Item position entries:
>> Start
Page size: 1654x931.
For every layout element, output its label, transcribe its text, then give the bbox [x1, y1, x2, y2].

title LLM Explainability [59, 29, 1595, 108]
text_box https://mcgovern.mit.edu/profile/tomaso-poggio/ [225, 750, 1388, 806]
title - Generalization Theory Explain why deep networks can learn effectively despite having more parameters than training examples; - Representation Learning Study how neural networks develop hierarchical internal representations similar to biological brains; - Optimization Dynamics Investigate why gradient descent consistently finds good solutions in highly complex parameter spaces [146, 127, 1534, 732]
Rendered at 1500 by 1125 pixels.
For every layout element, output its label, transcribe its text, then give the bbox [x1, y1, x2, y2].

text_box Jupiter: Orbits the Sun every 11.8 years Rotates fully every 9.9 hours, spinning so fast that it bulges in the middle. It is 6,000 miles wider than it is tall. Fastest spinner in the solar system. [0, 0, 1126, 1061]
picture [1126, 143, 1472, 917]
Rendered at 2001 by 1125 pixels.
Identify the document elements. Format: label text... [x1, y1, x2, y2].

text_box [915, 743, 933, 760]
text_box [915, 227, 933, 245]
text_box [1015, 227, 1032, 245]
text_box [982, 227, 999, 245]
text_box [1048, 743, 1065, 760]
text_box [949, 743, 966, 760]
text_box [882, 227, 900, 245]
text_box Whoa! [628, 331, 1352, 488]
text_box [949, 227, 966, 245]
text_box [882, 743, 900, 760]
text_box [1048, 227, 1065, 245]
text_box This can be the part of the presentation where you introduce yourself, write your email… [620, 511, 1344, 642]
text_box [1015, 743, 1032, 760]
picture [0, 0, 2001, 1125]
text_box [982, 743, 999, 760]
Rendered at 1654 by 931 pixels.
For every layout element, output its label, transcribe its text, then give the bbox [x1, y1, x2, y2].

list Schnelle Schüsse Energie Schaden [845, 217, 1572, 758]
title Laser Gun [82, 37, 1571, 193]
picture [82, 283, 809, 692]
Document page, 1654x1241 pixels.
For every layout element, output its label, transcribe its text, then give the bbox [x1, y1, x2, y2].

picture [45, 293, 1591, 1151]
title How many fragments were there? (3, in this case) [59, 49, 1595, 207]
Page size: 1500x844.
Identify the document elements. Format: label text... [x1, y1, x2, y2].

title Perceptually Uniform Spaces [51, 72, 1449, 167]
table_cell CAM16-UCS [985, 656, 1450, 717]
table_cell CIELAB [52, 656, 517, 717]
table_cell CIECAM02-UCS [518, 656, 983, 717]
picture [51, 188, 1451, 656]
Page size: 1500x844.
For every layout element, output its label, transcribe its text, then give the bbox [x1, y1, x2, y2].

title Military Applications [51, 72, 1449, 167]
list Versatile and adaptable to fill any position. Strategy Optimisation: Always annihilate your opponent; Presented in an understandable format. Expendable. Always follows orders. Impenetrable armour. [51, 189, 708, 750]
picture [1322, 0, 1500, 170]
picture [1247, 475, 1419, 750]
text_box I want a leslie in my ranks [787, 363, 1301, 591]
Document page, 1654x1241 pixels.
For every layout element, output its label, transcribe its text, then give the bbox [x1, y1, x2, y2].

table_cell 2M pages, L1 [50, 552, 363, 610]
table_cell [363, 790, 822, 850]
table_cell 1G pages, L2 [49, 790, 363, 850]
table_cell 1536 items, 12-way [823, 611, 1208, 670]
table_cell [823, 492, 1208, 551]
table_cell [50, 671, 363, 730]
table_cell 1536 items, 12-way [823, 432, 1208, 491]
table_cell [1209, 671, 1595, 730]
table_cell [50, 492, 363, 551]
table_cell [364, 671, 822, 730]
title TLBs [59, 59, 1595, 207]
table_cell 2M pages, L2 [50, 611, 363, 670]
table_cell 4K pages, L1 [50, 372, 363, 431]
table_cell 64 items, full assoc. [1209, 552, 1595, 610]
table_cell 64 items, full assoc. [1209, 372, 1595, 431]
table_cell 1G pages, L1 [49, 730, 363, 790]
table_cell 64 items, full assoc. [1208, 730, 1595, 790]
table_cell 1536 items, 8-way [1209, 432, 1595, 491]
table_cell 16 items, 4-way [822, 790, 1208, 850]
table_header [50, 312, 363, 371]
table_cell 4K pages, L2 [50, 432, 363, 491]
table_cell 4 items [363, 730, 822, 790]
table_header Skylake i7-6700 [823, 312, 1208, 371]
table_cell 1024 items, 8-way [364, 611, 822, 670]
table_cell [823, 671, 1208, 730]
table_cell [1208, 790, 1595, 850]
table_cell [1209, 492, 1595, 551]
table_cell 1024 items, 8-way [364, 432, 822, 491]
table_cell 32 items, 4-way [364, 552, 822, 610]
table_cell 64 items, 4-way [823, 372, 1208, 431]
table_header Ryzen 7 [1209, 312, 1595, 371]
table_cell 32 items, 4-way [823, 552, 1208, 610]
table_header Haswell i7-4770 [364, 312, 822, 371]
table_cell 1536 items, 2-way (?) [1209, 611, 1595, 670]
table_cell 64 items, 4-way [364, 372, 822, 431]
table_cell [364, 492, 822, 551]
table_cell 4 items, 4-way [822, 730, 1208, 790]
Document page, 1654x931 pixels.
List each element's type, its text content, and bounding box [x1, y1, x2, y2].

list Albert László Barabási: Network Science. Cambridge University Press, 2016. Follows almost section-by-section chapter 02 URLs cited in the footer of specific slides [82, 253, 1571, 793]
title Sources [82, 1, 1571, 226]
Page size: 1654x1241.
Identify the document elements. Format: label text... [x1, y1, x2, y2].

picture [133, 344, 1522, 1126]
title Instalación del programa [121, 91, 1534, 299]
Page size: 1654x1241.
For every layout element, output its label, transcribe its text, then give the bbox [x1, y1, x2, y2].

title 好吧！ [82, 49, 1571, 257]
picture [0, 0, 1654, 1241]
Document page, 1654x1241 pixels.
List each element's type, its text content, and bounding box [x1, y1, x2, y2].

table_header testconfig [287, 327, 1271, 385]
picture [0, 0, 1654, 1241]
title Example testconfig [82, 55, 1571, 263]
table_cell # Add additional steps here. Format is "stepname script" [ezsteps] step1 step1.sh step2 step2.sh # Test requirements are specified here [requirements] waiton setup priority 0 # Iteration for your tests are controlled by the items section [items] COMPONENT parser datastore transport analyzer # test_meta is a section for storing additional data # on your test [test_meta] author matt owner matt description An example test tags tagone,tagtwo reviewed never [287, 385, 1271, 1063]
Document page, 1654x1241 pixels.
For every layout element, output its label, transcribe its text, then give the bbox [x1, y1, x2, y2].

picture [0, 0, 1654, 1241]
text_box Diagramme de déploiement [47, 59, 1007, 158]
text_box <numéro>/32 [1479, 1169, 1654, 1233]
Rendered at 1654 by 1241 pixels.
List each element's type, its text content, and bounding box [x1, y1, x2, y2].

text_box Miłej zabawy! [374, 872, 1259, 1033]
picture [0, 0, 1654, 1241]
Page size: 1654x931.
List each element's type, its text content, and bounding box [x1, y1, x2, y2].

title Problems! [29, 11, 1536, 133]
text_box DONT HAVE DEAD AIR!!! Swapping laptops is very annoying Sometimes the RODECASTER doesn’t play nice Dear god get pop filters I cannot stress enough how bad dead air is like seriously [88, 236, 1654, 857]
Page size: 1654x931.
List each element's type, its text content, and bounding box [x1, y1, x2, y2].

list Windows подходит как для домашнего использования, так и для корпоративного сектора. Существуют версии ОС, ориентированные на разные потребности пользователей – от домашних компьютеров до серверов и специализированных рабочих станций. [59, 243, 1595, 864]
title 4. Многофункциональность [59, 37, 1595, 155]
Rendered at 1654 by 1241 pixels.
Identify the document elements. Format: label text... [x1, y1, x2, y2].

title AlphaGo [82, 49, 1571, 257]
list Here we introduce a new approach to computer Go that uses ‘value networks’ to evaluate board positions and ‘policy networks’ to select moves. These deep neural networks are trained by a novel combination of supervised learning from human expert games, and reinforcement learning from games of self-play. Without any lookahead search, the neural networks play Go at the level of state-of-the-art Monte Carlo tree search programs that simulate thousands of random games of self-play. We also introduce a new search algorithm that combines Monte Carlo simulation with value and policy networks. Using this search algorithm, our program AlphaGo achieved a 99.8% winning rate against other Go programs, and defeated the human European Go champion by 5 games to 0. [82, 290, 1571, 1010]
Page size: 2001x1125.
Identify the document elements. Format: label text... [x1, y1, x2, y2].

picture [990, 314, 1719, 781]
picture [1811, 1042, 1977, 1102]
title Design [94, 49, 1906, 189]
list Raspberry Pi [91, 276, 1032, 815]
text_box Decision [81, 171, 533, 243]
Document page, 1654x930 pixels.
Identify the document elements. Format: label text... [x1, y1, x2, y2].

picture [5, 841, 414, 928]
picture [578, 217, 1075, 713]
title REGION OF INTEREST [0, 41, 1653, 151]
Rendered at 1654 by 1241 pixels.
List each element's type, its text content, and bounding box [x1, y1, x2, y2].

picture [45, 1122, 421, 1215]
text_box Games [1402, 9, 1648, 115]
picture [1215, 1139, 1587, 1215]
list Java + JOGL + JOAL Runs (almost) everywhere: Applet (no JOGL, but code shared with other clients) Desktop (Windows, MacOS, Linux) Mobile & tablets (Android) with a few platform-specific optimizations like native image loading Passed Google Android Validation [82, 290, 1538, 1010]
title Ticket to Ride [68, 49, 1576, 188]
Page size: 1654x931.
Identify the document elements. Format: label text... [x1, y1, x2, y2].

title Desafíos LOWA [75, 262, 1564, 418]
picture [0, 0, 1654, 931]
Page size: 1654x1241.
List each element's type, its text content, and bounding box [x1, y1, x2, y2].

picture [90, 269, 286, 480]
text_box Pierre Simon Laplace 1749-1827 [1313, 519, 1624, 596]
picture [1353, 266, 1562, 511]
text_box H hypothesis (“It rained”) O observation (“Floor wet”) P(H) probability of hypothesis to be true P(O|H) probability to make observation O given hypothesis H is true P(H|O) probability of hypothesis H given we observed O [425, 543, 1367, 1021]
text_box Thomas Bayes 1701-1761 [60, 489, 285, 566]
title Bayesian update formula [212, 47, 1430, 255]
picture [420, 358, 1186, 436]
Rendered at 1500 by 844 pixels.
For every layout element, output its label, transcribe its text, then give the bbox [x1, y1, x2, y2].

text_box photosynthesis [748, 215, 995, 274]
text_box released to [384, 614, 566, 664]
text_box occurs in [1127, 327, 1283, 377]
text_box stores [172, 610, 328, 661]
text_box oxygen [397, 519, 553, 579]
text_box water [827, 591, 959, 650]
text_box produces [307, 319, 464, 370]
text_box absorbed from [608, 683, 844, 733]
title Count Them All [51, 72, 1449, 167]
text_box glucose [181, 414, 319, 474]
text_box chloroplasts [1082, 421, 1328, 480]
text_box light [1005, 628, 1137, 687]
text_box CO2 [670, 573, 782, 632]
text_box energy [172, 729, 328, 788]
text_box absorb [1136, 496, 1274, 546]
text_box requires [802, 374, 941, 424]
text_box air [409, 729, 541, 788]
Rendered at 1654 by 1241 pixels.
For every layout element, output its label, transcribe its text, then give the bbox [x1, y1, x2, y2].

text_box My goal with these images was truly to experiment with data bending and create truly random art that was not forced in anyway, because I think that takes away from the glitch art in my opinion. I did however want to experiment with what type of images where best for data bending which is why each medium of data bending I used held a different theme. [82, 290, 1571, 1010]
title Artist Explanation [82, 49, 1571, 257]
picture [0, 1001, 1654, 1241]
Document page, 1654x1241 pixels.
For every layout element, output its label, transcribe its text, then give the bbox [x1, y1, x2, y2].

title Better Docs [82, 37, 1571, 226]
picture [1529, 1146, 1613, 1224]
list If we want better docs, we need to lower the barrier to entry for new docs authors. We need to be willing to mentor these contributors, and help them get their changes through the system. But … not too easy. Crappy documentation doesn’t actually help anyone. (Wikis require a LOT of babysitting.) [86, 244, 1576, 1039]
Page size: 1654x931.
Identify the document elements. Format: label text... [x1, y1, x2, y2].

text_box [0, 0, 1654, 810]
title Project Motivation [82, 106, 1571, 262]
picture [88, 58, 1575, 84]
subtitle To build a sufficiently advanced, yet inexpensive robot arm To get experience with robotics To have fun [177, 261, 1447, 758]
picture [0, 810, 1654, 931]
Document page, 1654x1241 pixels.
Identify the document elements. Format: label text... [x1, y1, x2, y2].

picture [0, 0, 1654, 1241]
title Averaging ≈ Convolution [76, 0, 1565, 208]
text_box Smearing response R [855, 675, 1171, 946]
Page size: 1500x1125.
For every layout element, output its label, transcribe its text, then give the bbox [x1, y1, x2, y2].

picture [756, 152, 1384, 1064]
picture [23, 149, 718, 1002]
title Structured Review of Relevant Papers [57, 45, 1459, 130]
>> End
Can you repeat the lines of the records above, from the line with "Rendered at 2001 by 1125 pixels." to the line with "text_box [882, 227, 900, 245]", without changing anything?

- [Complete response]
Rendered at 2001 by 1125 pixels.
Identify the document elements. Format: label text... [x1, y1, x2, y2].

text_box [915, 743, 933, 760]
text_box [915, 227, 933, 245]
text_box [1015, 227, 1032, 245]
text_box [982, 227, 999, 245]
text_box [1048, 743, 1065, 760]
text_box [949, 743, 966, 760]
text_box [882, 227, 900, 245]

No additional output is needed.